Hal ini dikatakan Anggota Komisi X DPR RI dr Sofyan Tan saat membuka Bimbingan Teknis Pemanfaatan Limbah dan Sampah Plastik di Medan dalam peningkatan kapasitas pengguna riset dan inovasi untuk masyarakat bersama Badan Riset dan Inovasi Nasional (BRIN), di Hotel Grand Kanaya, Sabtu 27 Juni 2026.
"Sampah bukan tidak bisa dipakai lagi, tapi sampah yang belum sempat kita manfaatkan. Kalau kita manfaatkan jadi daya guna," tutur Sofyan Tan.
Politikus PDI Perjuangan itu menambahkan, bila salah satu sampah organik dapat menghasilkan kompos yang bisa dijadikan pupuk dan berdampak bagus bagi tanah dan tanaman yang tidak mengandung racun, sehat dan harga jadi mahal. Sedangkan sampah non-organik tidak bisa terurai dan butuh pengelolaan khusus.

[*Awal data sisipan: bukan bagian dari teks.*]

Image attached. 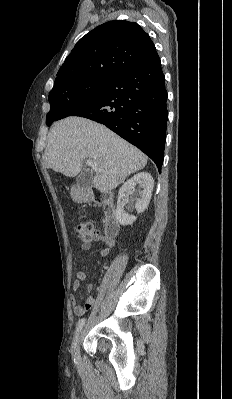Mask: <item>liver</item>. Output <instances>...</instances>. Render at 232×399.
Listing matches in <instances>:
<instances>
[{
    "label": "liver",
    "instance_id": "6515ba94",
    "mask_svg": "<svg viewBox=\"0 0 232 399\" xmlns=\"http://www.w3.org/2000/svg\"><path fill=\"white\" fill-rule=\"evenodd\" d=\"M84 160H92L101 170V174L93 178L94 188L110 192L130 174L143 170L148 158L102 124L75 116L55 122L48 134L43 158L45 168L75 178Z\"/></svg>",
    "mask_w": 232,
    "mask_h": 399
}]
</instances>
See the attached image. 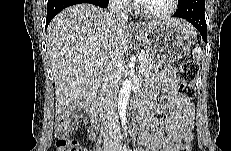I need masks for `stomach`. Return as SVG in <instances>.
Here are the masks:
<instances>
[{
	"label": "stomach",
	"mask_w": 231,
	"mask_h": 151,
	"mask_svg": "<svg viewBox=\"0 0 231 151\" xmlns=\"http://www.w3.org/2000/svg\"><path fill=\"white\" fill-rule=\"evenodd\" d=\"M133 34L148 55L165 63L184 57L192 44L190 35L170 20L156 21L133 31Z\"/></svg>",
	"instance_id": "1"
}]
</instances>
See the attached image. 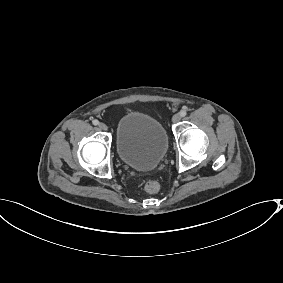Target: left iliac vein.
Masks as SVG:
<instances>
[{"mask_svg": "<svg viewBox=\"0 0 283 283\" xmlns=\"http://www.w3.org/2000/svg\"><path fill=\"white\" fill-rule=\"evenodd\" d=\"M181 120V115L180 114H175V115H173V117H172V122L173 123H177V122H179Z\"/></svg>", "mask_w": 283, "mask_h": 283, "instance_id": "left-iliac-vein-1", "label": "left iliac vein"}]
</instances>
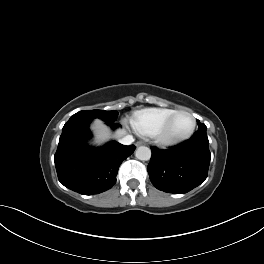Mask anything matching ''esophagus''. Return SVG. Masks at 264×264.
Here are the masks:
<instances>
[{"mask_svg":"<svg viewBox=\"0 0 264 264\" xmlns=\"http://www.w3.org/2000/svg\"><path fill=\"white\" fill-rule=\"evenodd\" d=\"M142 144H143L142 142H137V143H136L137 146H140V145H142Z\"/></svg>","mask_w":264,"mask_h":264,"instance_id":"esophagus-1","label":"esophagus"}]
</instances>
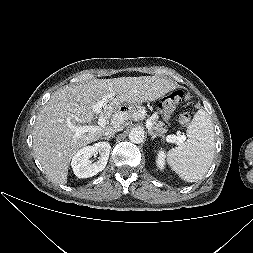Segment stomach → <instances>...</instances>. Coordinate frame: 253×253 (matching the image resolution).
Instances as JSON below:
<instances>
[{
	"instance_id": "1",
	"label": "stomach",
	"mask_w": 253,
	"mask_h": 253,
	"mask_svg": "<svg viewBox=\"0 0 253 253\" xmlns=\"http://www.w3.org/2000/svg\"><path fill=\"white\" fill-rule=\"evenodd\" d=\"M169 102V97L168 95L162 96L161 100H156L155 101V108L158 113H166L167 111V103ZM144 110L146 108V103L144 101H138V100H133L131 103L130 102H124L120 105L119 107V112L121 114H126L127 112H130L132 110Z\"/></svg>"
}]
</instances>
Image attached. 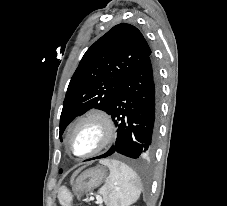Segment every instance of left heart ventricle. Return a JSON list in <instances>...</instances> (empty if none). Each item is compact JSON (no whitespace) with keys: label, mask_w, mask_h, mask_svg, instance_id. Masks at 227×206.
Wrapping results in <instances>:
<instances>
[{"label":"left heart ventricle","mask_w":227,"mask_h":206,"mask_svg":"<svg viewBox=\"0 0 227 206\" xmlns=\"http://www.w3.org/2000/svg\"><path fill=\"white\" fill-rule=\"evenodd\" d=\"M102 130L95 121L82 124L72 135L71 147L76 154H84L93 150L100 142Z\"/></svg>","instance_id":"left-heart-ventricle-1"}]
</instances>
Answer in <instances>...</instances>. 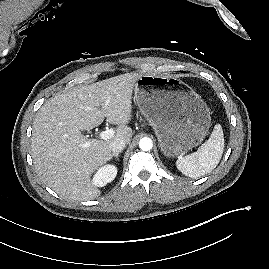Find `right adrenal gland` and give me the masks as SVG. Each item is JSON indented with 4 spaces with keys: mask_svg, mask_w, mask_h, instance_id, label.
Instances as JSON below:
<instances>
[{
    "mask_svg": "<svg viewBox=\"0 0 269 269\" xmlns=\"http://www.w3.org/2000/svg\"><path fill=\"white\" fill-rule=\"evenodd\" d=\"M121 152H122V151L113 153V154L111 155V158H110V159H112L113 157H116V158L118 159V156H119V154H120Z\"/></svg>",
    "mask_w": 269,
    "mask_h": 269,
    "instance_id": "obj_1",
    "label": "right adrenal gland"
}]
</instances>
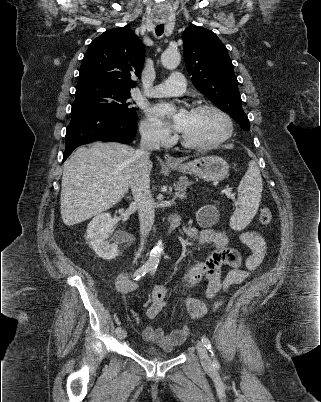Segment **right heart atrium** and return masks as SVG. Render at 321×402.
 <instances>
[{
    "mask_svg": "<svg viewBox=\"0 0 321 402\" xmlns=\"http://www.w3.org/2000/svg\"><path fill=\"white\" fill-rule=\"evenodd\" d=\"M142 137L150 143L167 145L171 142V136L167 129L161 128L145 119L140 124Z\"/></svg>",
    "mask_w": 321,
    "mask_h": 402,
    "instance_id": "right-heart-atrium-1",
    "label": "right heart atrium"
}]
</instances>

"Sampah plastik tidak bisa diurai, tidak bisa jadi pupuk. Selain bisa menyebabkan banjir juga menyebarkan partikel plastik. Masyarakat terkontaminasi sampah plastik. Banyak masyarakat menderita kanker," sebutnya.
Dihadapan ratusan peserta, Sofyan Tan mengisahkan pengalamannya yang kini menjadikan hasil kopi petani di Takengon sudah di ekspor ke Eropa. Hal ini berkat dirinya yang mengubah pemikiran petani untuk tidak menggunakan zat kimia.
"Saya punya 1.000 petani di Takengon. Nanam kopi arabica Gayo yang diekspor ke Eropa. Tiap tahun 12 sampai 15 kontainer. Harganya mahal. Penghasilan mereka meningkat dan saya carikan sertifikasi," jelas dr Sofyan Tan.
Hal inilah Sofyan Tan dorong memanfaatkan dan mengolah limbah dan sampah hingga berdampak bagi perekonomian masyarakat. Dengan pelatihan dengan BRIN ini, Sofyan Tan berharap para peserta memiliki pengetahuan bagaimana mengelola sampah organik dan anorganik hingga menjadi nilai ekonomis dan juga berdampak bagi lingkungan.
Analis Pemanfaatan Ilmu Pengetahuan dan Teknologi Ahli Muda BRIN, Faizinal Abidin S.T, M.T menekankan bila langkah awal pengolahan sampah adalah pemilahan. Hal ini akan diterapkan di Jakarta pada Agustus 2026 mendatang dan kedepannya seluruh daerah pun akan diberlakukan.